In this chapter, we encountered some of the potential molecular evidence, as opposed to the better known fossil evidence (e.g., Sect. 2.4), that macroevolution is distinct from microevolution. If the gradual process of the neo-Darwinian synthesis cannot be extrapolated to macroevolution, then how should observed differences in epigenetic complexity be explained? What would be the mechanisms for evolution according to molecular versions of the punctuated equilibrium hypothesis (Sects. 2.4–2.7)? Can some kind of epigenetic inheritance [62, chapter 4] fill in the gaps?
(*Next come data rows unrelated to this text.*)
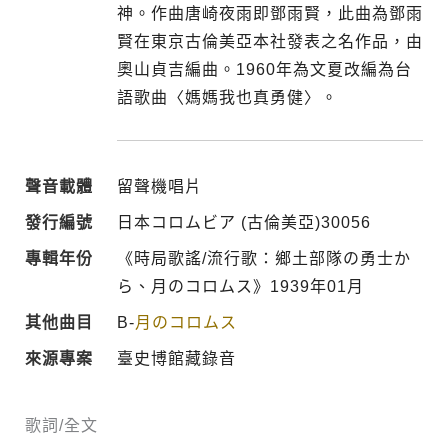
神。作曲唐崎夜雨即鄧雨賢，此曲為鄧雨
賢在東京古倫美亞本社發表之名作品，由
奧山貞吉編曲。1960年為文夏改編為台
語歌曲〈媽媽我也真勇健〉。
聲音載體
留聲機唱片
發行編號
日本コロムビア (古倫美亞)30056
專輯年份
《時局歌謠/流行歌：鄉土部隊の勇士か
ら、月のコロムス》1939年01月
其他曲目
B-
月のコロムス
來源專案
臺史博館藏錄音
歌詞/全文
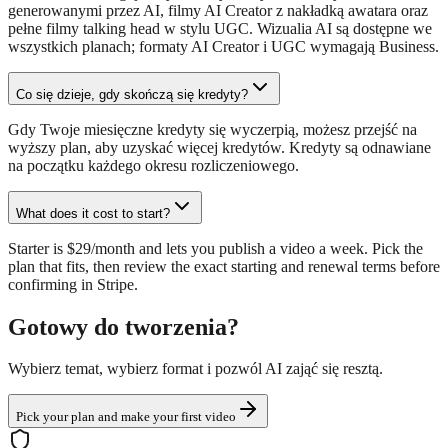
generowanymi przez AI, filmy AI Creator z nakładką awatara oraz
pełne filmy talking head w stylu UGC. Wizualia AI są dostępne we
wszystkich planach; formaty AI Creator i UGC wymagają Business.
Co się dzieje, gdy skończą się kredyty?
Gdy Twoje miesięczne kredyty się wyczerpią, możesz przejść na
wyższy plan, aby uzyskać więcej kredytów. Kredyty są odnawiane
na początku każdego okresu rozliczeniowego.
What does it cost to start?
Starter is $29/month and lets you publish a video a week. Pick the
plan that fits, then review the exact starting and renewal terms before
confirming in Stripe.
Gotowy do tworzenia?
Wybierz temat, wybierz format i pozwól AI zająć się resztą.
Pick your plan and make your first video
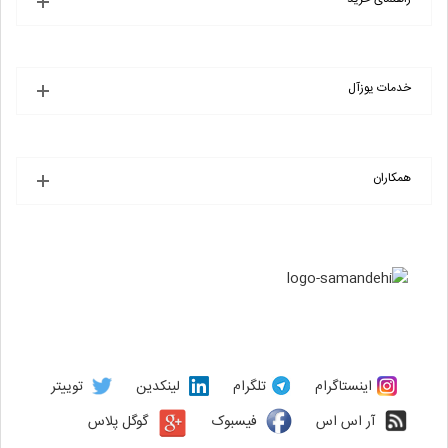
خدمات یوزآل
همکاران
اینستاگرام
تلگرام
لینکدین
توییتر
آر اس اس
فیسبوک
گوگل پلاس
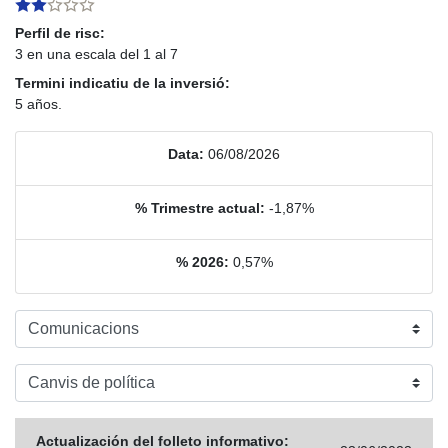
Perfil de risc:
3 en una escala del 1 al 7
Termini indicatiu de la inversió:
5 años.
Data:
06/08/2026
% Trimestre actual:
-1,87%
% 2026:
0,57%
Actualización del folleto informativo:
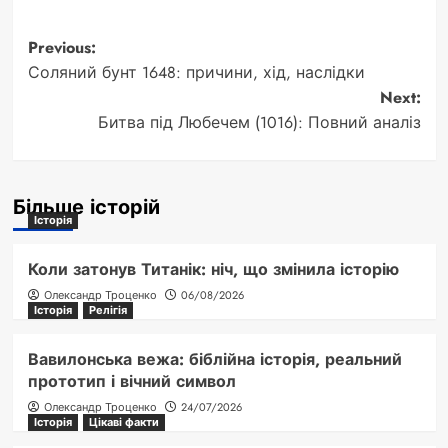
Post
Previous:
Соляний бунт 1648: причини, хід, наслідки
navigation
Next:
Битва під Любечем (1016): Повний аналіз
Більше історій
Історія
Коли затонув Титанік: ніч, що змінила історію
Олександр Троценко
06/08/2026
Історія
Релігія
Вавилонська вежа: біблійна історія, реальний
прототип і вічний символ
Олександр Троценко
24/07/2026
Історія
Цікаві факти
Some maverick scientists have concluded that the evidence challenges not only the neo-Darwinian synthesis but also the theory of universal common descent [57, 105, 109]. That, however, is the foundational working hypothesis of molecular phylogenetics, at least as applied to higher level taxa. For without homology in the sense of common ancestry, tree estimation reduces to hierarchical cluster analysis (Sect. 1.2.1).

6.5 Exercises

1. (1)

   (a) Why, exactly, does claim 2 of the maximum genetic diversity hypothesis (Sect. 6.1) make the predictions listed in Sect. 6.2? Hint: if there are only a few sites in a sequence that are free to change, there will be more chances for multiple substitutions at the sites that are not conserved according to claim 2. (The concept of multiple substitutions at a site was introduced in Sect. 1.1 and also appeared in Sects. 3.1.2.2 and 3.1.2.3.) (b) Why does the molecular clock hypothesis make the predictions specified in Sect. 6.2?

2. (2)

   Why does the maximum genetic diversity hypothesis (Sect. 6.1) suggest working with slowly evolving sequences (Sect. 6.3)? Hint: for slowly evolving sequences, the maximum genetic diversity hypothesis makes the same predictions as the molecular clock. Why is that?

3. (3)

   (a) What part of the title of Huang [59] is supported by the numbers of slowly evolving sequences in Tables 6.2 and 6.3? (b) Would that part of the title be supported by the counts of rapidly evolving sequences in Tables 6.2 and 6.3?

4. (4)

   Why does the slow clock method of Sect. 6.3 require slowly evolving sequences? Hint: study the remarks in Sect. 6.3 about Table 6.1, and review your answers to Exercises 2 and 3.

5. (5)

   (a) Based on your understanding of Sect. 6.3, how would you change your answers to Exercise 5b of Sect. 4.4 and to Exercise 9b of Sect. 5.6? Hint: review the remarks in Sect. 6.3 about Table 6.1. (b) Does your answer depend on whether the phylogenetic trees are based on rapidly evolving sequences? Hint: review your answer to Exercise 4.

6. (6)

   (a) How would you start to answer the questions raised in Sect. 6.4? Hint: review the history of ideas sketched in Sect. 2, keeping in mind its epigraph. (b) Outline a research project that would address one of those questions.